BEGIN Source data

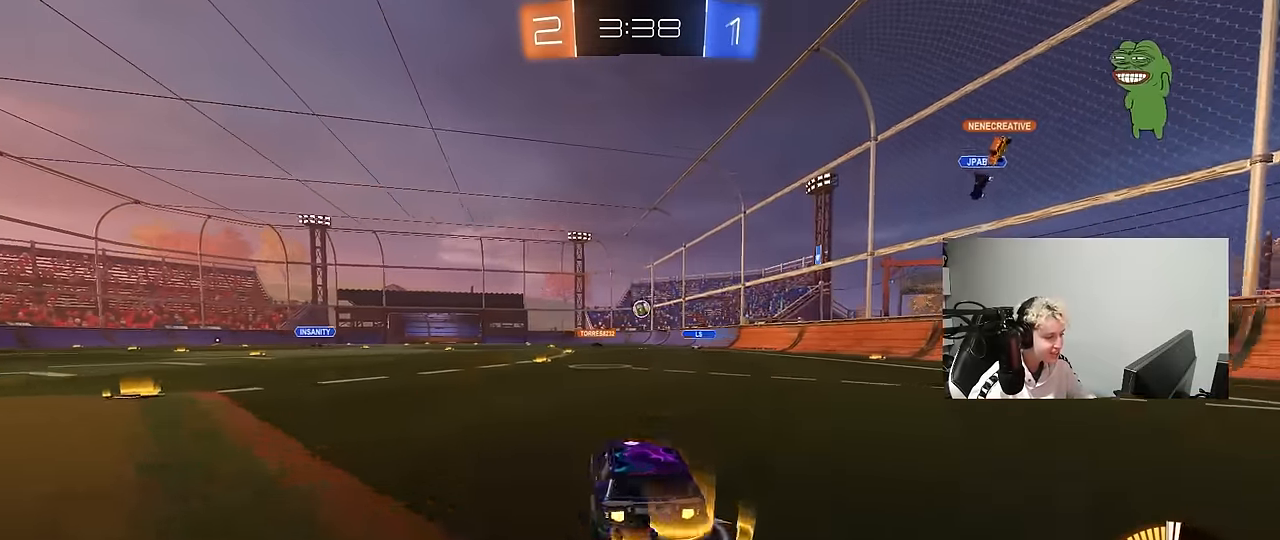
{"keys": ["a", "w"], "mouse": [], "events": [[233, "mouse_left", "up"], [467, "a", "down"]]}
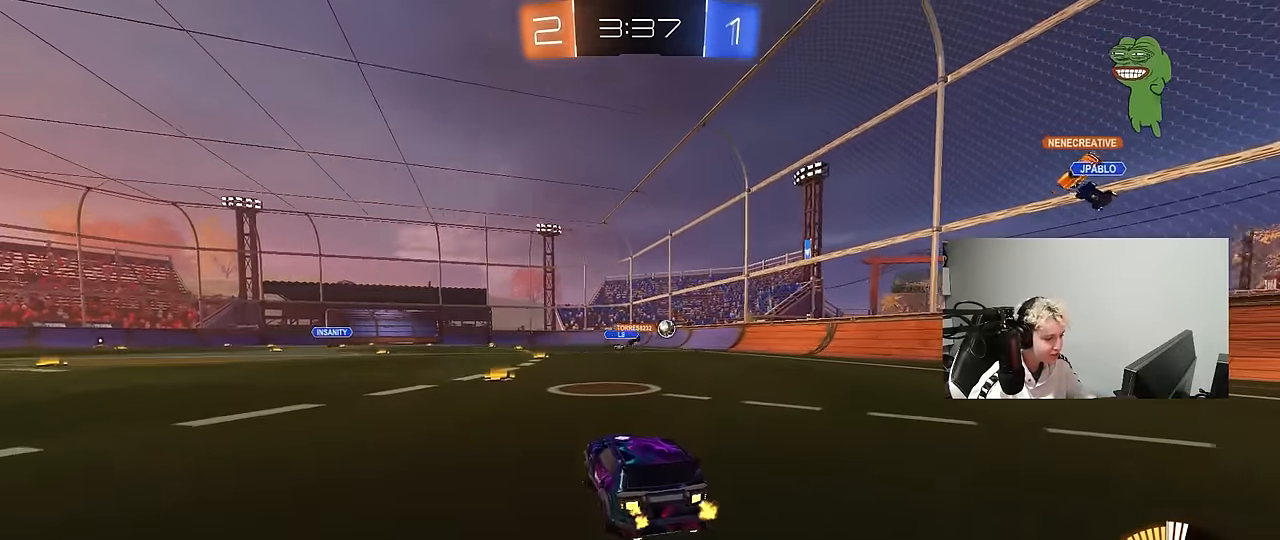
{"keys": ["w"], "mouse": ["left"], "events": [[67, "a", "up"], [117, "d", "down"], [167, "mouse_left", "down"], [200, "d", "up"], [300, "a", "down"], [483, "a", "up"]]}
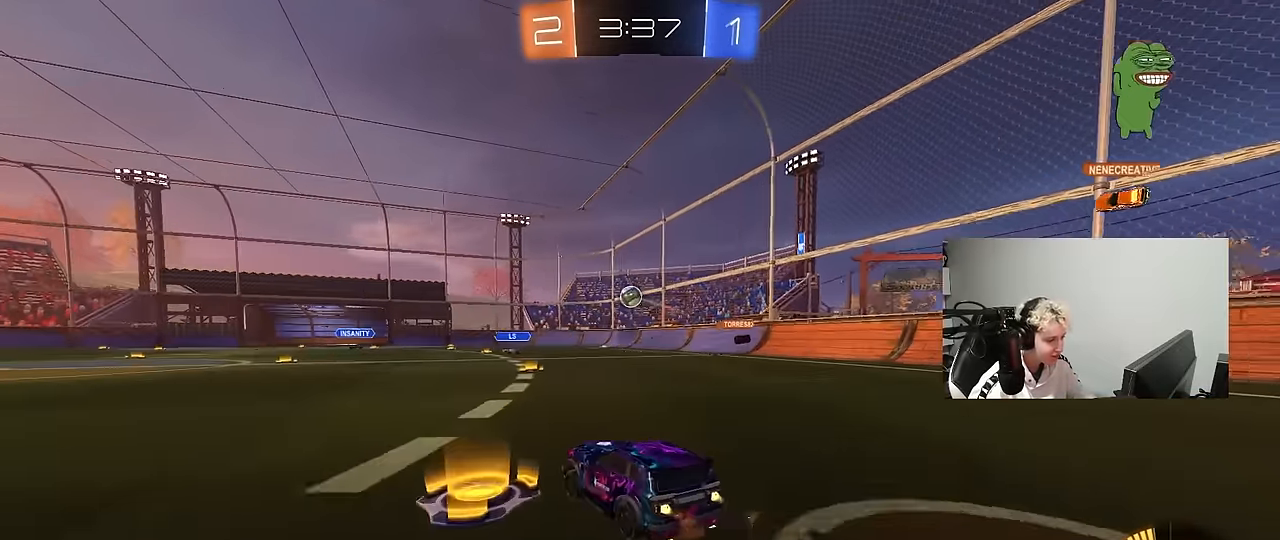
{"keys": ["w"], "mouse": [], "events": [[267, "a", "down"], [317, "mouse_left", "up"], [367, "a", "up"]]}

END Source data

[Your goal] Would you print the material exactly once more, without any of its pictures?

[Written answer]
{"keys": ["a", "w"], "mouse": [], "events": [[233, "mouse_left", "up"], [467, "a", "down"]]}
{"keys": ["w"], "mouse": ["left"], "events": [[67, "a", "up"], [117, "d", "down"], [167, "mouse_left", "down"], [200, "d", "up"], [300, "a", "down"], [483, "a", "up"]]}
{"keys": ["w"], "mouse": [], "events": [[267, "a", "down"], [317, "mouse_left", "up"], [367, "a", "up"]]}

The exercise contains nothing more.